Question

Subtract the following fractions and mixed numbers. Reduce to lowest terms. \(48 \frac{6}{11}-24=\) ______

Short answer

The answer is \(\frac{270}{11}\).

Step-by-step solution

Convert Mixed Number to Improper Fraction

First, convert the mixed number \(48 \frac{6}{11}\) to an improper fraction. Multiply the whole number \(48\) by the denominator \(11\) and add the numerator \(6\):\[48 \times 11 + 6 = 528 + 6 = 534.\] Now, place this result over the original denominator: \(\frac{534}{11}\).

Subtract Whole Number from Improper Fraction

We need to perform \(\frac{534}{11} - 24\). To subtract these, we express 24 as a fraction with the same denominator: \(24 = \frac{264}{11}\). Now, subtract the fractions:\[\frac{534}{11} - \frac{264}{11} = \frac{534 - 264}{11} = \frac{270}{11}.\]

Reduce the Fraction to Lowest Terms

To reduce \(\frac{270}{11}\) to its lowest terms, note that 11 is a prime number and does not divide evenly into 270. Thus, \(\frac{270}{11}\) is already in its simplest form.

Key concepts

Mixed Numbers

Mixed numbers are a combination of a whole number and a fraction. They are often used in everyday situations because they are easier to understand at a glance. For example, if you eat "1 and a half" pizzas, it makes more sense to say "1 pizza and 1/2" rather than an improper fraction like "3/2".

To perform operations like addition, subtraction, or multiplication on mixed numbers, it's usually best to convert them into improper fractions first. This is because improper fractions are easier to manage arithmetically, as they lack the addition of the whole number part and fraction part. In our example, the mixed number \(48 \frac{6}{11}\) can be converted to an improper fraction \(\frac{534}{11}\). This conversion allows us to subtract and add fractions smoothly.

Improper Fractions

Improper fractions have a numerator larger than or equal to the denominator, meaning the fraction's value is equal to or greater than 1. They are especially useful for calculations involving mixed numbers because they leverage a single top-heavy fraction.

To convert a mixed number into an improper fraction, multiply the whole number by the denominator and add the numerator.
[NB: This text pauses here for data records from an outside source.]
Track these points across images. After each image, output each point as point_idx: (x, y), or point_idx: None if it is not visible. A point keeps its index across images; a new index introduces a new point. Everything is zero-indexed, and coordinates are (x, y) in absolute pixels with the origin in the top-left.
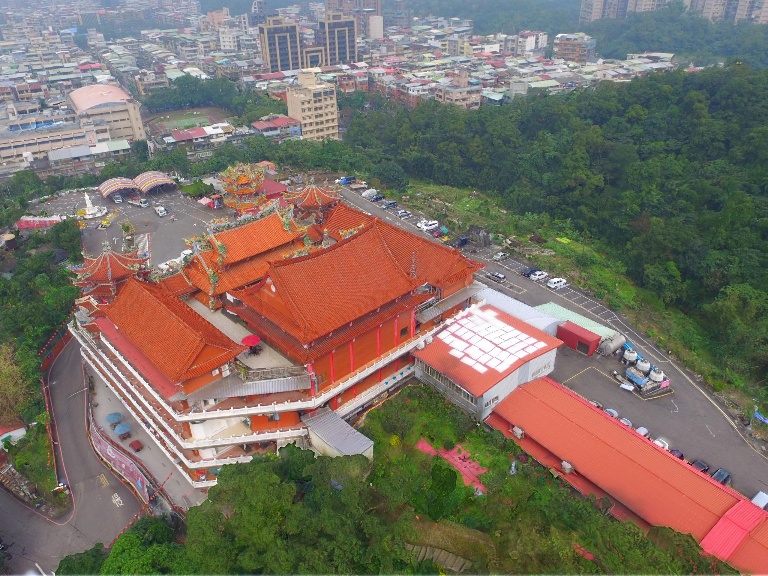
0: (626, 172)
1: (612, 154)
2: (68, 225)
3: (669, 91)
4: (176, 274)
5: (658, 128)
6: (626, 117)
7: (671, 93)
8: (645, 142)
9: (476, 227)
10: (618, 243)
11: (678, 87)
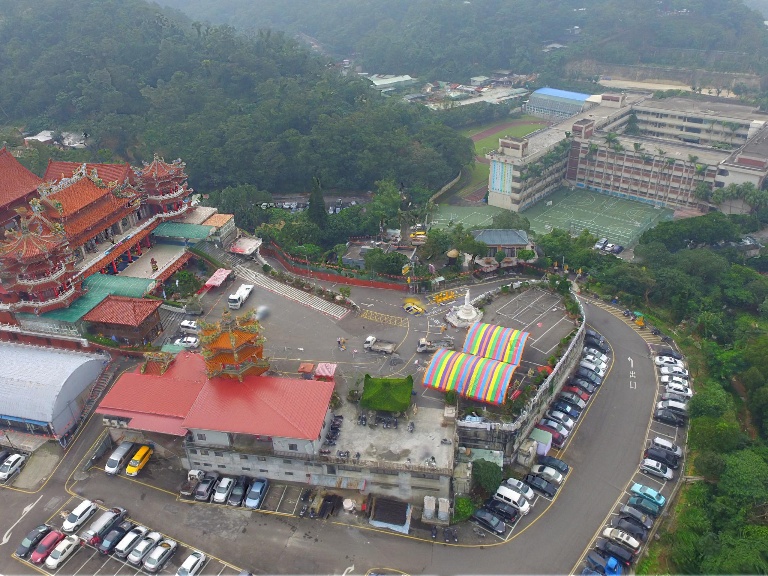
0: None
1: None
2: (385, 256)
3: None
4: (121, 190)
5: None
6: None
7: None
8: None
9: None
10: None
11: None
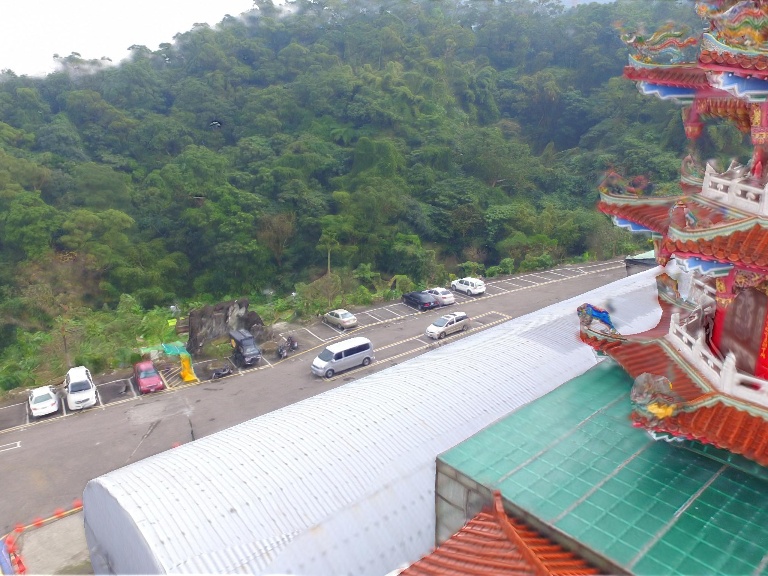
0: (173, 179)
1: (83, 179)
2: None
3: (34, 94)
4: None
5: (74, 143)
6: (1, 140)
7: (36, 98)
8: (73, 166)
9: (211, 309)
10: (243, 283)
11: (36, 90)
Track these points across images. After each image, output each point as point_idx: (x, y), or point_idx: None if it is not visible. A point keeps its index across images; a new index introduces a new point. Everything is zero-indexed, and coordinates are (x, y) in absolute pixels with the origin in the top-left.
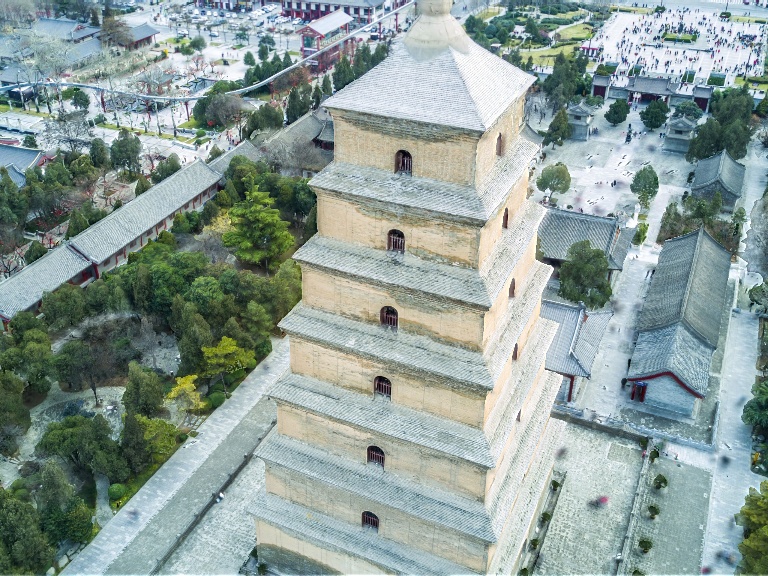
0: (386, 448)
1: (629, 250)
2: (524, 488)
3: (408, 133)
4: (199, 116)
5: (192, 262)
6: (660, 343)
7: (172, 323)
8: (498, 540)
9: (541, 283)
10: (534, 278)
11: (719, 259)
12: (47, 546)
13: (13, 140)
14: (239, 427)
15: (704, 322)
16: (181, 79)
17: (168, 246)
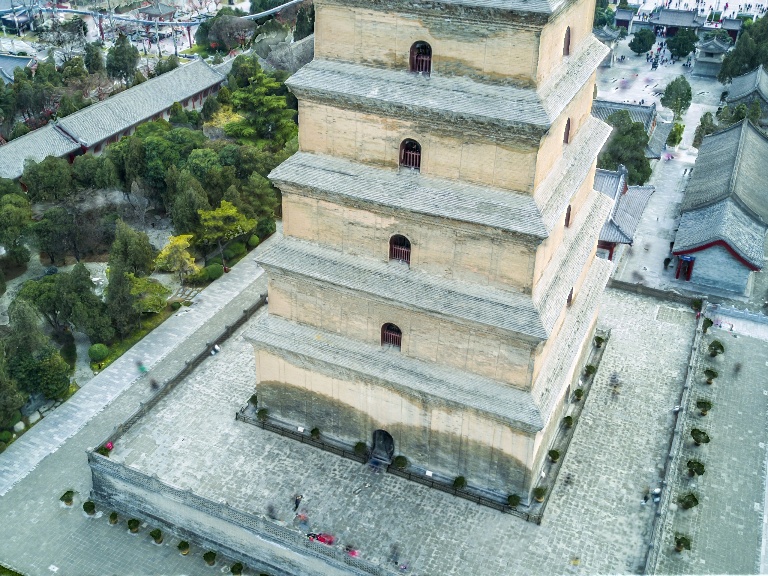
0: (413, 235)
1: (663, 152)
2: (570, 315)
3: None
4: (202, 40)
5: (189, 137)
6: (708, 218)
7: (166, 201)
8: (543, 358)
9: (597, 55)
10: (589, 48)
11: (765, 150)
12: (15, 392)
13: (4, 53)
14: (238, 298)
15: (755, 202)
16: (184, 15)
17: (164, 126)
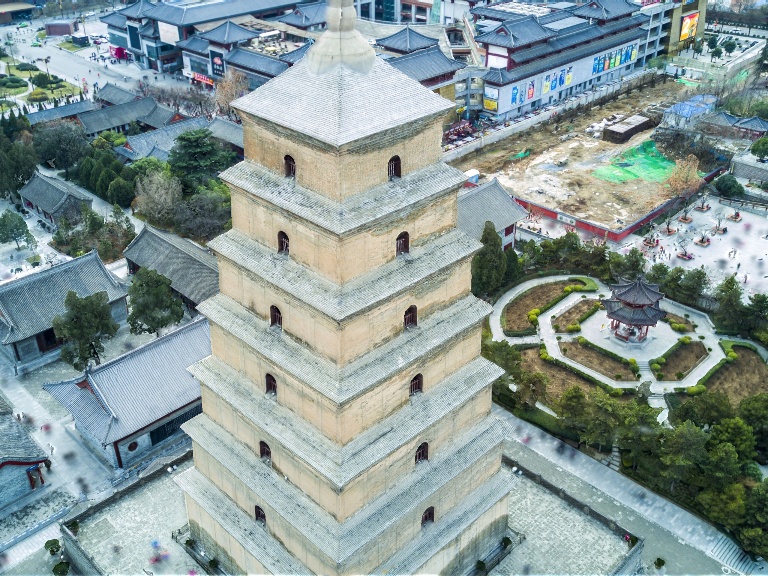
0: (430, 437)
1: None
2: None
3: (399, 137)
4: None
5: None
6: None
7: None
8: None
9: None
10: None
11: (179, 240)
12: None
13: None
14: None
15: None
16: None
17: None
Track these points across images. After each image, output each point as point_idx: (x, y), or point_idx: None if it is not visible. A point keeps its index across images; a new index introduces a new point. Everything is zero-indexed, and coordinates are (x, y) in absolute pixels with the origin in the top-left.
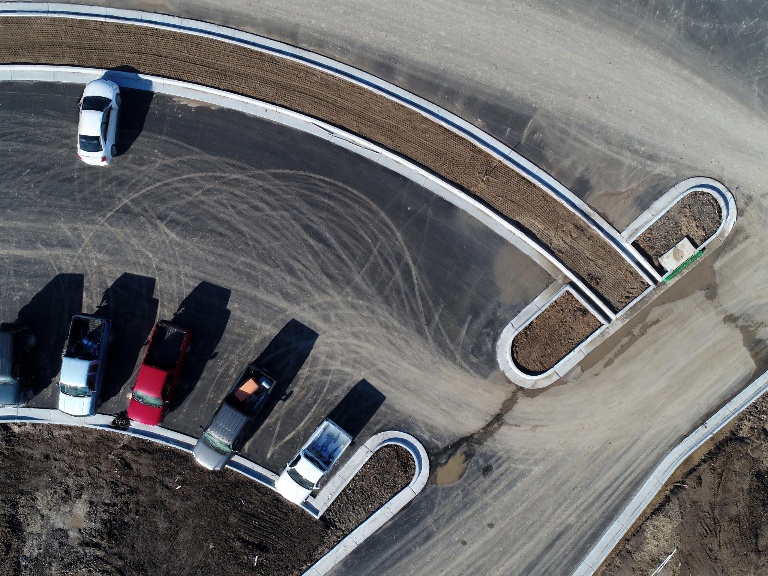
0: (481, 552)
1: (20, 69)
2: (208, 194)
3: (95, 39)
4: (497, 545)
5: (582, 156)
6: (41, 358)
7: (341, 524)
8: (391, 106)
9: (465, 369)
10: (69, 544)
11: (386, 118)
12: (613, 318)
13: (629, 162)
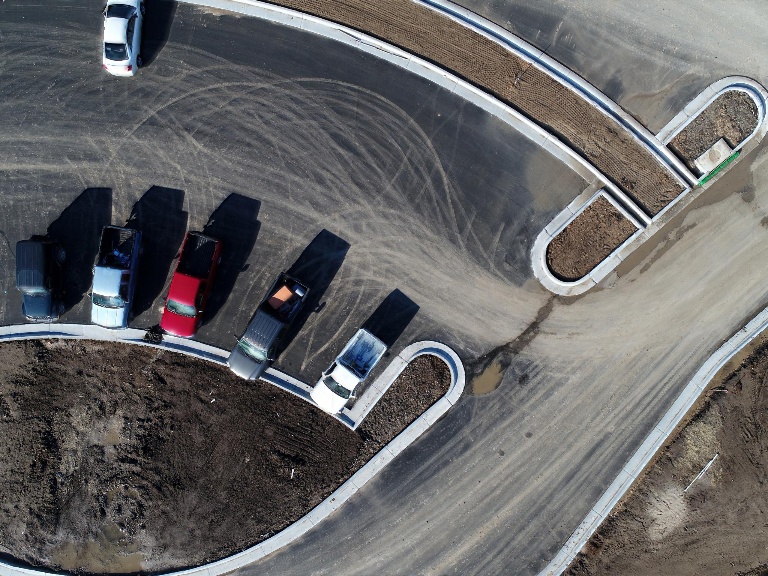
0: (519, 462)
1: None
2: (235, 104)
3: None
4: (535, 454)
5: (614, 57)
6: (72, 273)
7: (377, 436)
8: (419, 10)
9: (499, 277)
10: (104, 461)
11: (414, 23)
12: (649, 222)
13: (663, 62)
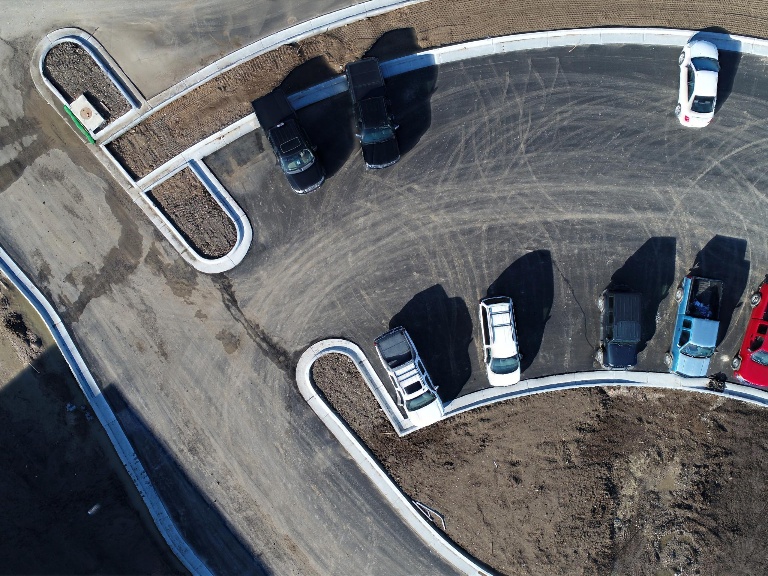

Place the result over the original denominator. For example, with the mixed number \(48 \frac{6}{11}\), you multiply 48 by 11 and add 6 to get 534, resulting in the improper fraction \(\frac{534}{11}\).

Improper fractions ensure a straightforward process for operations like subtraction, making it simpler by dealing with one type of number rather than two.

Reducing Fractions

Reducing fractions means simplifying them to their most basic form, where the numerator and denominator have no common factors other than 1. This is sometimes called simplifying or putting a fraction into its lowest terms.

To reduce a fraction, find the greatest common factor (GCF) of the numerator and the denominator, then divide both by this number. However, in our example, since the denominator is 11, a prime number, we simply need to check if it divides evenly into the numerator, which it doesn't in this case. So, \(\frac{270}{11}\) is already in its simplest form.

Remember, reducing fractions can make your answers clearer and are often expected in final results.

Lowest Terms

Bringing a fraction to its lowest terms means simplifying it as much as possible. This makes it more readily comparable and easier to understand, similar to simplifying mathematical equations.

A fraction is in its lowest terms when you can't divide the numerator and denominator by any number other than 1. In problems that ask for the answer in lowest terms, it's crucial to check this final step. Let's say we ended up with \(\frac{270}{11}\); since 11 doesn't divide 270 evenly, we know that fraction is in lowest terms.

• Check divisibility by smallest primes first, like 2, 3, 5, etc.
• Ensure no further common factors exist.

Keeping fractions in their simplest form helps make mathematical communication consistent and understandable.